Conexões russas de Curvelo
Entre essas pontes simbólicas, destaca-se a figura do escritor curvelano Lúcio Cardoso, reverenciado como o “Dostoiévski brasileiro”. Admirador confesso dos grandes mestres russos, como Dostoievski e Tolstói, ele não apenas leu e refletiu sobre suas obras — como registra em seus Diários —, mas chegou a traduzir Ana Karênina, de Tolstói, em 1943.
A obra-prima de Cardoso, Crônica da Casa Assassinada, foi laureada recentemente nos Estados Unidos com o Best Translated Book Award (BTBA), na categoria ficção. O legado de Lúcio representa talvez o exemplo mais fulgurante dessa afinidade curvelana com o espírito russo.
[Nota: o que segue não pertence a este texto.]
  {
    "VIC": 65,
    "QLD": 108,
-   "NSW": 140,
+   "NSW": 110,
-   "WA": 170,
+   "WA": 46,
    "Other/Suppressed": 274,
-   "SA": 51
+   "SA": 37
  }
Outro autor curvelano, Marcos de Lemos, homenageou diretamente a literatura russa ao intitular um de seus romances como Pável e Fyódor, evocando a sonoridade e a atmosfera de São Petersburgo, mesmo sem jamais ter visitado o país. Uma escolha guiada pela admiração e pelo fascínio cultural que os nomes russos exercem.
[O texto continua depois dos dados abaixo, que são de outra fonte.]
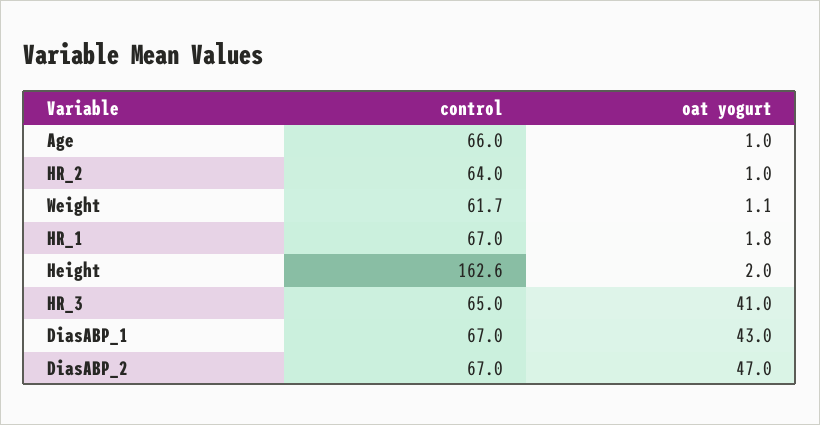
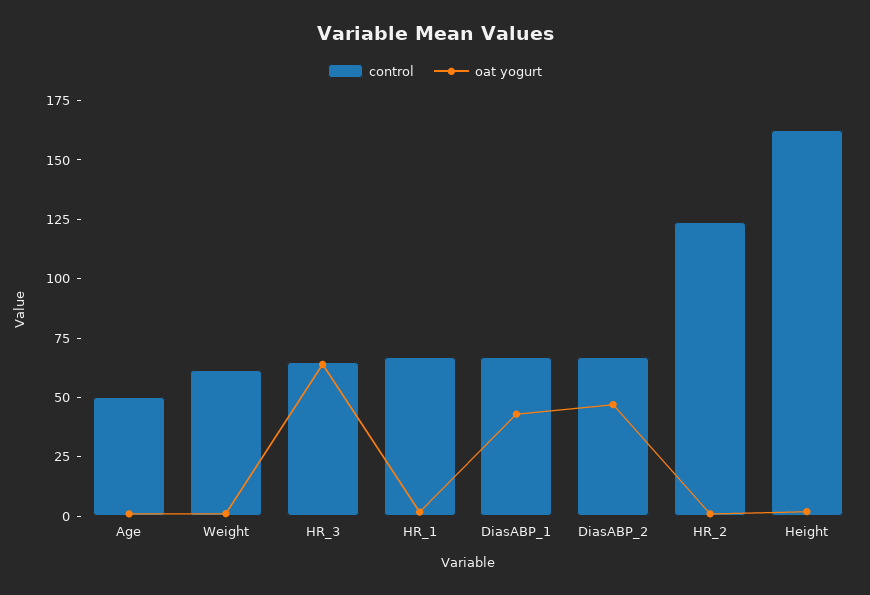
  {
    "control": {
-     "Age": 66,
+     "Age": 50,
-     "HR_2": 64,
+     "HR_2": 125,
      "Weight": 61.7,
      "HR_1": 67,
      "Height": 162.6,
      "HR_3": 65,
      "DiasABP_1": 67,
      "DiasABP_2": 67
    },
    "oat yogurt": {
      "Age": 1,
      "HR_2": 1,
      "Weight": 1.1,
      "HR_1": 1.8,
      "Height": 2,
-     "HR_3": 41,
+     "HR_3": 65,
      "DiasABP_1": 43,
      "DiasABP_2": 47
    }
  }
A ligação entre Curvelo e a Rússia vai além das letras. No distrito de Tomás Gonzaga, berço histórico do município, revela-se um elo inesperado: Aleksandr Púshkin, o poeta nacional da Rússia, traduziu para o russo a Lira IX do livro Marília de Dirceu, do inconfidente Tomás Antônio Gonzaga, patrono do distrito.
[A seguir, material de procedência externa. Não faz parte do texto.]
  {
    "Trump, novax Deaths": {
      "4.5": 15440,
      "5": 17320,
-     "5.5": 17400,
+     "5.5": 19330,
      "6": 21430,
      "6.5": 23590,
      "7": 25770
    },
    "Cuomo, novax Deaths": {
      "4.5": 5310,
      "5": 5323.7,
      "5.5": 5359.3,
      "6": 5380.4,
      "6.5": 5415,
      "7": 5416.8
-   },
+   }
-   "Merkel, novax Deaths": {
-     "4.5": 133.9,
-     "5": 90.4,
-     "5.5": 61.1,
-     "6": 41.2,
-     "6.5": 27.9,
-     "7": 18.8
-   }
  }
Segundo estudiosos, Púshkin teria conhecido a obra por meio da edição francesa publicada em Paris em 1825. Mais do que uma tradução, tratava-se do reconhecimento poético entre dois espíritos rebeldes, ambos exilados e apaixonados.
Durante os anos 1980, quando Mikhail Gorbachev lançava a política de abertura política e reestruturação econômica na União Soviética, a juventude curvelana abraçou a Perestroika, batizando com este nome uma das equipes da gincana promovida pela Rádio Vereda FM.
No campo da moda, destaca-se a amizade da estilista curvelana Zuzu Angel com a modelo russa-alemã Elke Maravilha. O encontro dessas duas mulheres — uma de Curvelo, outra da Rússia — é um marco de coragem e empatia internacional.
Também a educação curvelana bebeu das fontes russas. A pensadora Helena Antipoff, pioneira no estudo das crianças com deficiência, influenciou gerações de professores locais. Seu nome batizou por anos uma escola no Distrito JK, refletindo o alcance de sua obra humanista, nascida na Rússia e florescida em Minas.
A Rússia também foi motivo de mal-entendido político na Curvelo da ditadura. O folclórico vereador Bacalhau, preso em 1964 sob suspeita de comunismo, teve de explicar ao capitão local quem era Lenin. Sua resposta, sincera e desarmante — “acho que é ponta-direita da seleção russa” —, virou anedota e o livrou de problemas maiores. Um episódio registrado com humor e veracidade no livro Plenário à Moda Antiga, de Geraldo Elísio.
Já nos salões da dança clássica, o jovem curvelano Pedro Diniz Napoleão levou o seu talento à maior escola de balé do mundo, o Teatro Bolshoi, fundado em Moscou. Ingressou na filial brasileira, em Joinville (SC), após treinar em segredo, movido pela vocação. Hoje, representa com brilho a tradição russa no balé, trazendo consigo o nome de Curvelo às luzes da ribalta internacional.
Por fim, no auge da Guerra Fria, o presidente da Associação Comercial e Industrial de Curvelo, Dr. Geraldo Vianna Espeschit, ousou enviar uma moção de aplausos à Academia de Ciências de Moscou pelo lançamento do satélite Sputnik, em 1957.
Acusado de simpatia comunista, Espeschit se defendeu dizendo: “um feito científico não tem fronteiras ideológicas”. A declaração ganhou as páginas do jornal Estado de Minas e Curvelo entrou para os anais da Guerra Fria com um gesto de respeito à ciência — russa, sim, mas acima de tudo, universal.